> [EXERCISE PROMPT]:
Copy the book description about India's digitalization, starting with "Bill Gates, Nandan" and going on through "countries to follow.", and switch "the World Bank" to "the Asian Development Bank".

Contributors: Arun Kumar, Anurag Mehra, Rajendran Narayanan, Indira Chakravarthi, Manali Chakrabarti, Rahul Varman, Hussain Indorewala, and RUPE.

About the book

Bill Gates, Nandan Nilekani, the IMF, the World Bank, and the World Economic Forum are all agreed: India’s digitalisation process is transformational. Digitalisation saves the Indian government money, ensures the poor get their payments, enables healthcare, spreads education, empowers the once-excluded, raises productivity and turbo-charges consumption. Indeed it sets a blueprint for other countries to follow.

The authors of this collection of essays eschew such magical thinking and look at the actual process of digitalisation in India: its effects on growth, employment, welfare, healthcare, education, urban planning, financial services and agriculture. They find that, while digitalisation fails on its promises of delivering greater prosperity, well-being, and inclusion, it succeeds abundantly in tightening the grip of corporations over various sectors of the economy, and the grip of global tech giants over India.

> [RECORD EXCERPTS]:
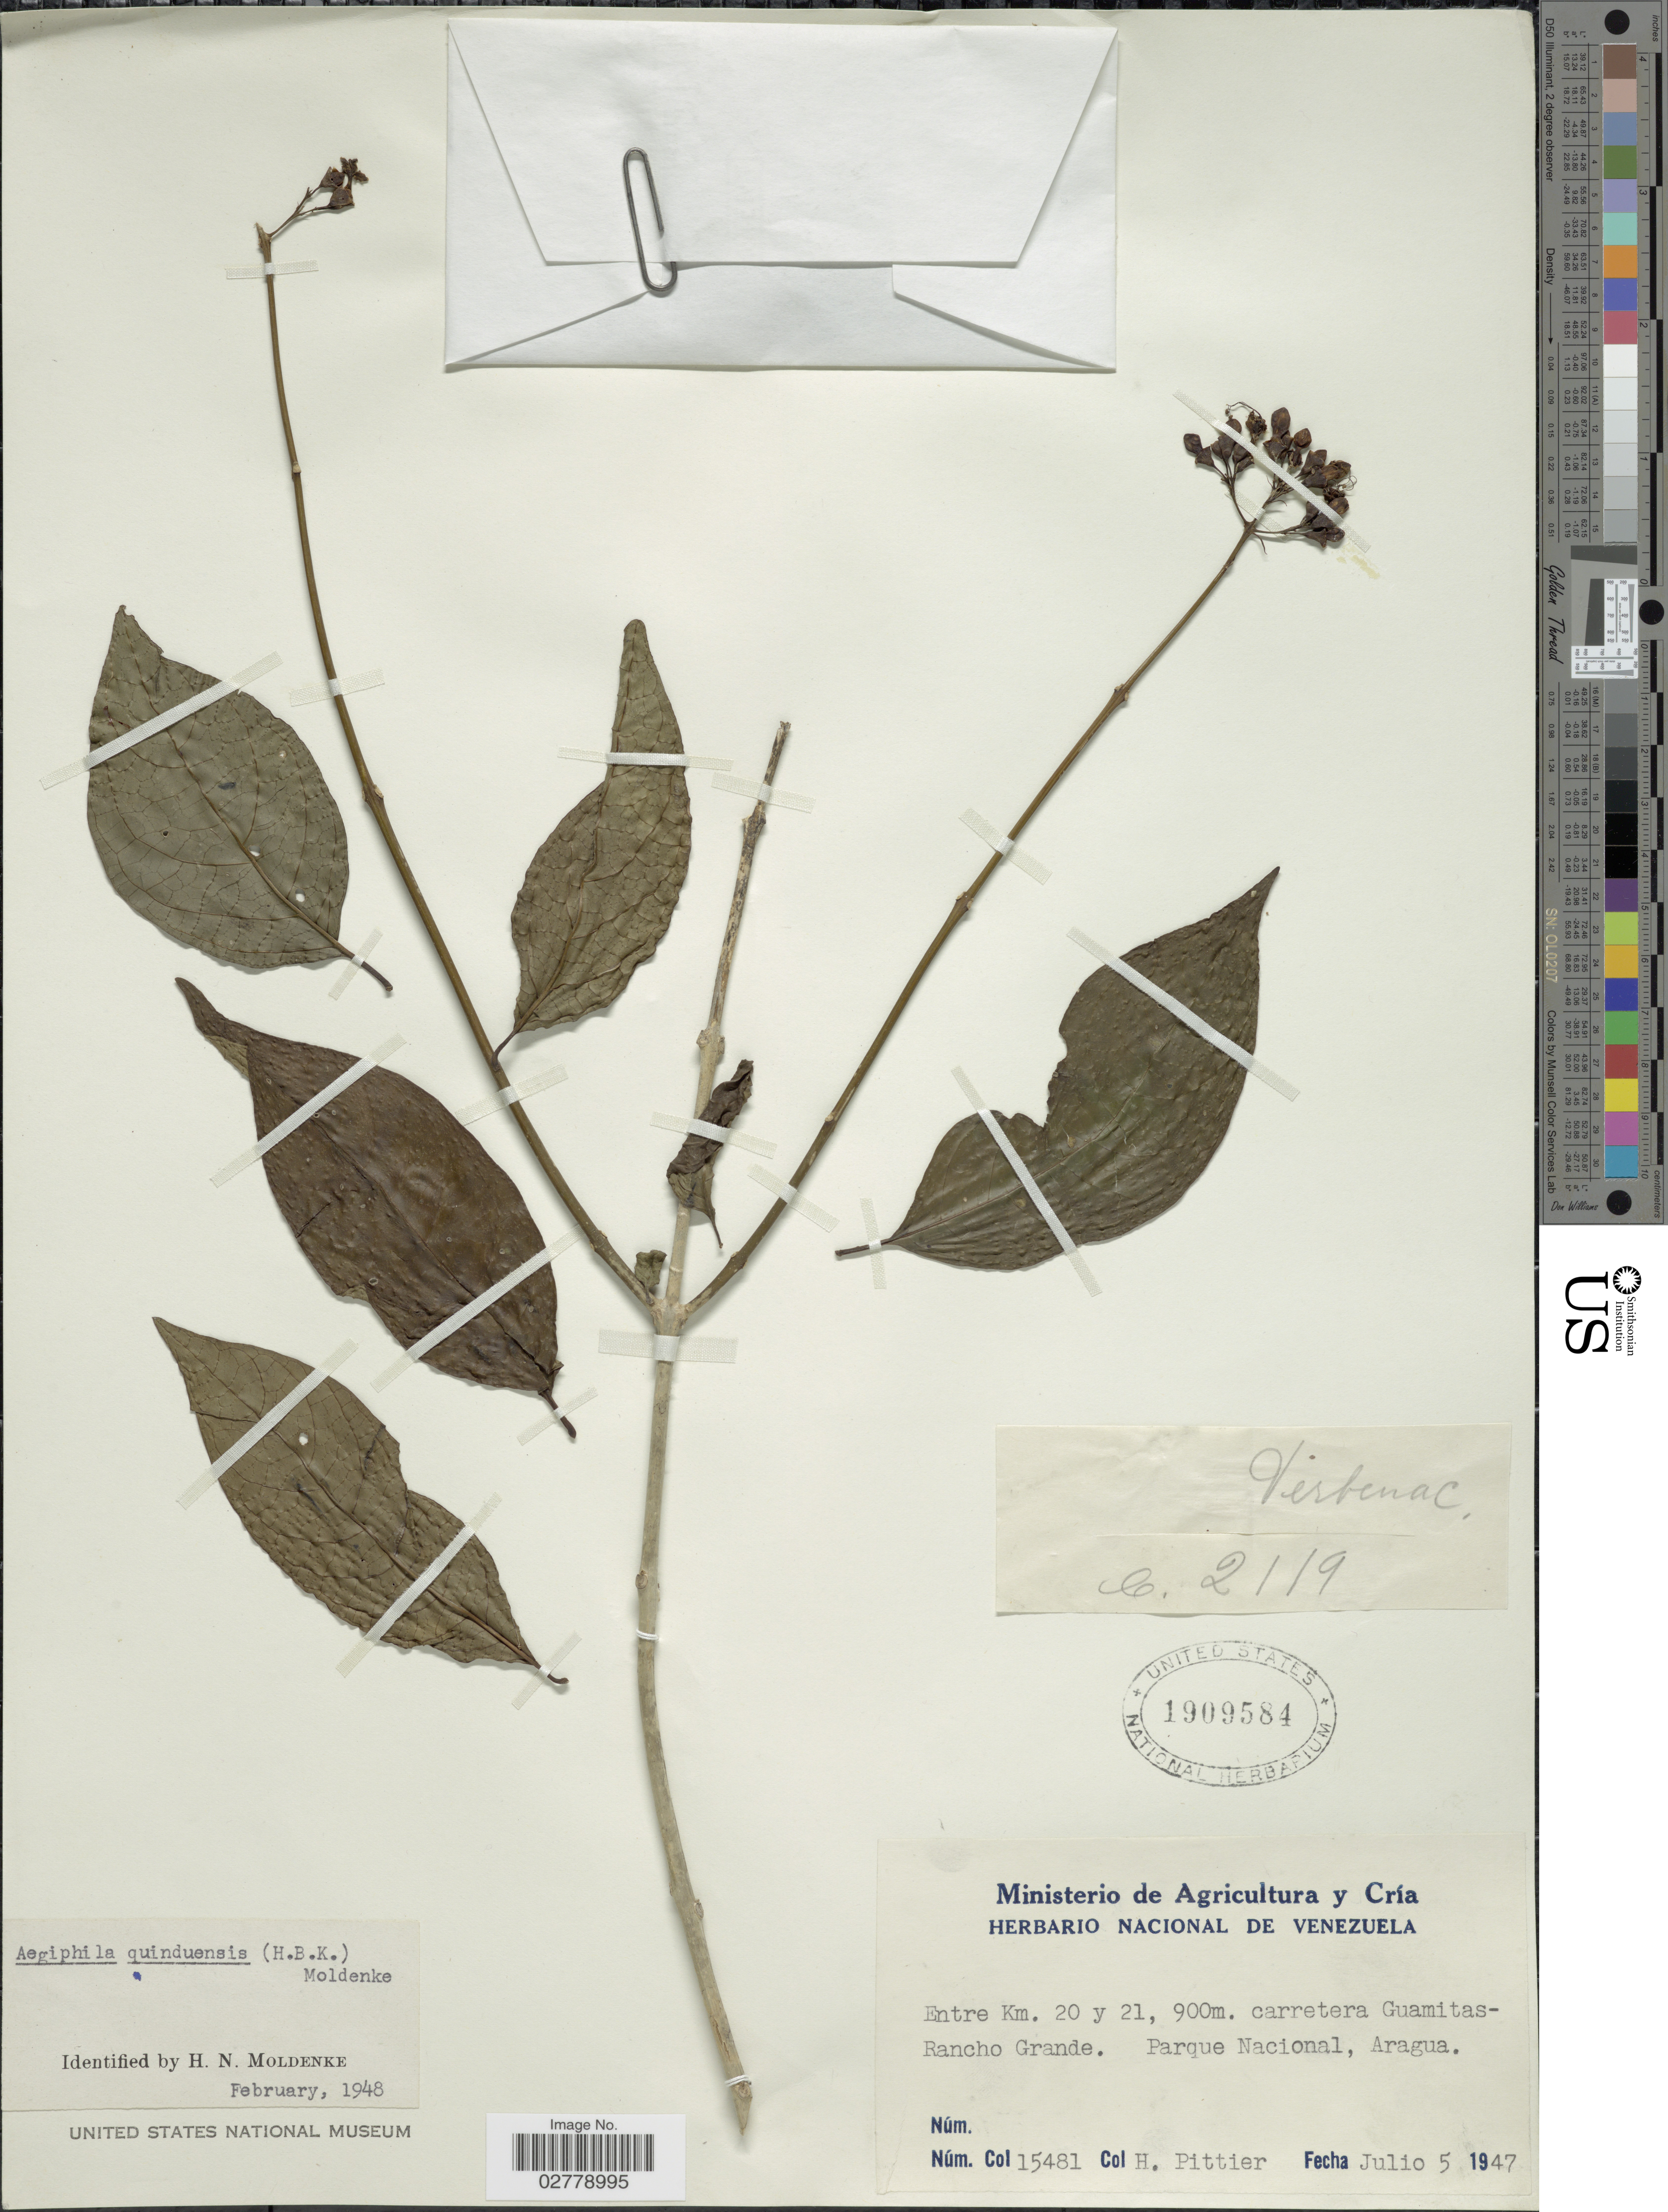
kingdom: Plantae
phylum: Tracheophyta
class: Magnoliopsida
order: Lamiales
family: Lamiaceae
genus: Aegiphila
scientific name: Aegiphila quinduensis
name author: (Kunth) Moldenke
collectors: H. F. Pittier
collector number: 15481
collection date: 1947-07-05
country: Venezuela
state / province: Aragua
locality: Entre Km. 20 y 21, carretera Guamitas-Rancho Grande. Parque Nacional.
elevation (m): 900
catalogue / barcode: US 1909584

--

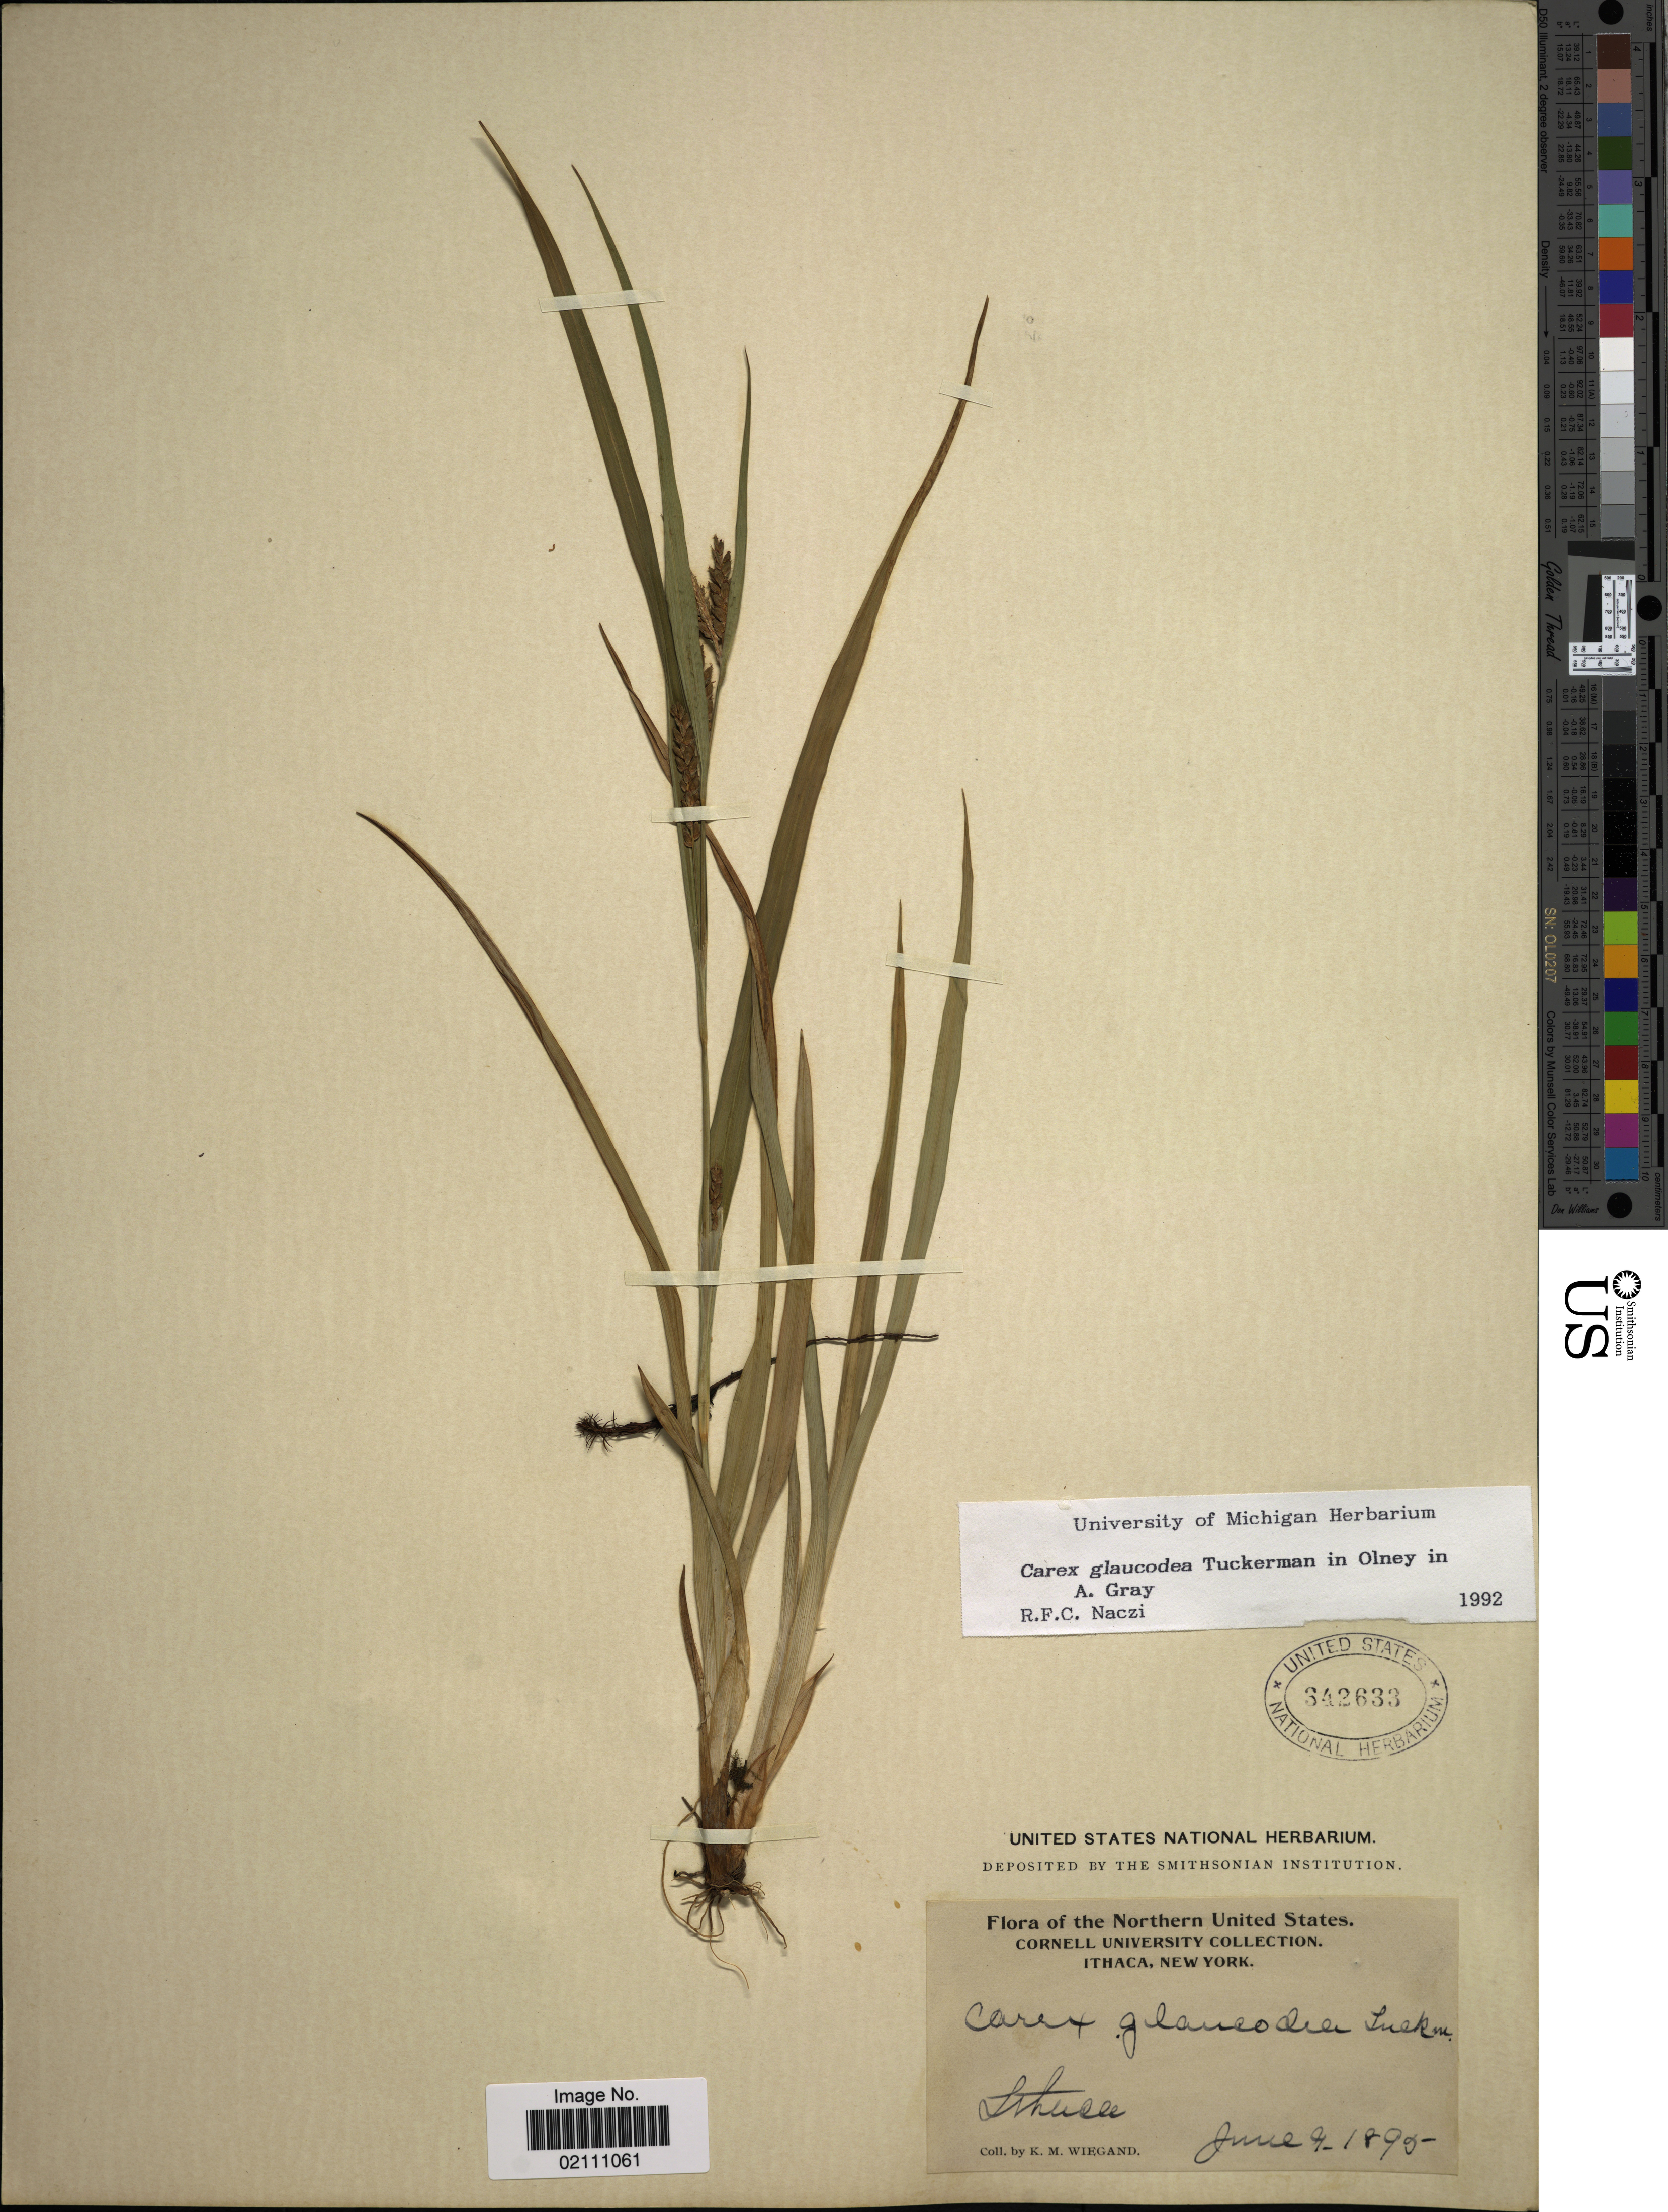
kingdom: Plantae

> [ANSWER]:
Bill Gates, Nandan Nilekani, the IMF, the Asian Development Bank, and the World Economic Forum are all agreed: India’s digitalisation process is transformational. Digitalisation saves the Indian government money, ensures the poor get their payments, enables healthcare, spreads education, empowers the once-excluded, raises productivity and turbo-charges consumption. Indeed it sets a blueprint for other countries to follow.